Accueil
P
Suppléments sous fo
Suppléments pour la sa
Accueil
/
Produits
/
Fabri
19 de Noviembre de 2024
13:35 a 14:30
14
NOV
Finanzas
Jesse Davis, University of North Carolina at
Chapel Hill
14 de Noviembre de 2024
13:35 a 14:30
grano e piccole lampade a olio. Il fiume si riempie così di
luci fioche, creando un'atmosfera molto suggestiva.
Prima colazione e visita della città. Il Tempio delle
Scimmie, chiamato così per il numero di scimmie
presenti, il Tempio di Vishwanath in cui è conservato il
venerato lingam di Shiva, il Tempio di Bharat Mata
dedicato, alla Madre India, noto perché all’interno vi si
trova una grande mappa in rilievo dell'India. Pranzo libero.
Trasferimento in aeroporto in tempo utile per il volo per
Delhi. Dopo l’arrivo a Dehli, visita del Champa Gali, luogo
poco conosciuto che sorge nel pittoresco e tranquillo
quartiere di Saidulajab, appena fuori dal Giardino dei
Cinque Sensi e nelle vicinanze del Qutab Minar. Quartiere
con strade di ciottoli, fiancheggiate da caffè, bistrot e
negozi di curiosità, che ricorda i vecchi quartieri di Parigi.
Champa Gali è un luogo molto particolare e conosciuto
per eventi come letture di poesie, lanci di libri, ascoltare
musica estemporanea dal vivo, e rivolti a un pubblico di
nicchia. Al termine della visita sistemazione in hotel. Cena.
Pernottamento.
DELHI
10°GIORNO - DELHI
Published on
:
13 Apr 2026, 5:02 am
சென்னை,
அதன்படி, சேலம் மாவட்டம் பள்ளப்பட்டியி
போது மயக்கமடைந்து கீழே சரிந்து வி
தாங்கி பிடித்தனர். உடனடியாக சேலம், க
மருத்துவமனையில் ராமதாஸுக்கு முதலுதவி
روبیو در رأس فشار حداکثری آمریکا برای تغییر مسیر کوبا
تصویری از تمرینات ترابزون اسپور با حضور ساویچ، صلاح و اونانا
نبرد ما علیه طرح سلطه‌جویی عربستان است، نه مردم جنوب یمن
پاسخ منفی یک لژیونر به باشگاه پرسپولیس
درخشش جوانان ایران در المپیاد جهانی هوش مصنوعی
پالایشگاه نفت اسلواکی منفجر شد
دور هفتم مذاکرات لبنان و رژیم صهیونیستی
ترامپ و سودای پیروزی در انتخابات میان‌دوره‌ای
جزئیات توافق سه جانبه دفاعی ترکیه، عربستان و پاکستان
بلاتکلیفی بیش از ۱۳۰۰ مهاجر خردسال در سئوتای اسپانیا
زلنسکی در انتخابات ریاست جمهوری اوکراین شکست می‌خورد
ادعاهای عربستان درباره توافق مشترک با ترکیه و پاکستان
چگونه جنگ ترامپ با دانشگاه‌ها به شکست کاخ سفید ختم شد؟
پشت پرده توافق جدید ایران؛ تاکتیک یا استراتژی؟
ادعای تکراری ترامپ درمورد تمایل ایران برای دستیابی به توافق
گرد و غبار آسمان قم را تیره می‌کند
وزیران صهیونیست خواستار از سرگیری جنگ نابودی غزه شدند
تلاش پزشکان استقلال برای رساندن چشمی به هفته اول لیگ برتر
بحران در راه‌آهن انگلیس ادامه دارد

**INSTRUCTIONS FOR THE TASK**. Output the entire listing above, character for character.

**RESULT BELOW**.
Accueil
P
Suppléments sous fo
Suppléments pour la sa
Accueil
/
Produits
/
Fabri
19 de Noviembre de 2024
13:35 a 14:30
14
NOV
Finanzas
Jesse Davis, University of North Carolina at
Chapel Hill
14 de Noviembre de 2024
13:35 a 14:30
grano e piccole lampade a olio. Il fiume si riempie così di
luci fioche, creando un'atmosfera molto suggestiva.
Prima colazione e visita della città. Il Tempio delle
Scimmie, chiamato così per il numero di scimmie
presenti, il Tempio di Vishwanath in cui è conservato il
venerato lingam di Shiva, il Tempio di Bharat Mata
dedicato, alla Madre India, noto perché all’interno vi si
trova una grande mappa in rilievo dell'India. Pranzo libero.
Trasferimento in aeroporto in tempo utile per il volo per
Delhi. Dopo l’arrivo a Dehli, visita del Champa Gali, luogo
poco conosciuto che sorge nel pittoresco e tranquillo
quartiere di Saidulajab, appena fuori dal Giardino dei
Cinque Sensi e nelle vicinanze del Qutab Minar. Quartiere
con strade di ciottoli, fiancheggiate da caffè, bistrot e
negozi di curiosità, che ricorda i vecchi quartieri di Parigi.
Champa Gali è un luogo molto particolare e conosciuto
per eventi come letture di poesie, lanci di libri, ascoltare
musica estemporanea dal vivo, e rivolti a un pubblico di
nicchia. Al termine della visita sistemazione in hotel. Cena.
Pernottamento.
DELHI
10°GIORNO - DELHI
Published on
:
13 Apr 2026, 5:02 am
சென்னை,
அதன்படி, சேலம் மாவட்டம் பள்ளப்பட்டியி
போது மயக்கமடைந்து கீழே சரிந்து வி
தாங்கி பிடித்தனர். உடனடியாக சேலம், க
மருத்துவமனையில் ராமதாஸுக்கு முதலுதவி
روبیو در رأس فشار حداکثری آمریکا برای تغییر مسیر کوبا
تصویری از تمرینات ترابزون اسپور با حضور ساویچ، صلاح و اونانا
نبرد ما علیه طرح سلطه‌جویی عربستان است، نه مردم جنوب یمن
پاسخ منفی یک لژیونر به باشگاه پرسپولیس
درخشش جوانان ایران در المپیاد جهانی هوش مصنوعی
پالایشگاه نفت اسلواکی منفجر شد
دور هفتم مذاکرات لبنان و رژیم صهیونیستی
ترامپ و سودای پیروزی در انتخابات میان‌دوره‌ای
جزئیات توافق سه جانبه دفاعی ترکیه، عربستان و پاکستان
بلاتکلیفی بیش از ۱۳۰۰ مهاجر خردسال در سئوتای اسپانیا
زلنسکی در انتخابات ریاست جمهوری اوکراین شکست می‌خورد
ادعاهای عربستان درباره توافق مشترک با ترکیه و پاکستان
چگونه جنگ ترامپ با دانشگاه‌ها به شکست کاخ سفید ختم شد؟
پشت پرده توافق جدید ایران؛ تاکتیک یا استراتژی؟
ادعای تکراری ترامپ درمورد تمایل ایران برای دستیابی به توافق
گرد و غبار آسمان قم را تیره می‌کند
وزیران صهیونیست خواستار از سرگیری جنگ نابودی غزه شدند
تلاش پزشکان استقلال برای رساندن چشمی به هفته اول لیگ برتر
بحران در راه‌آهن انگلیس ادامه دارد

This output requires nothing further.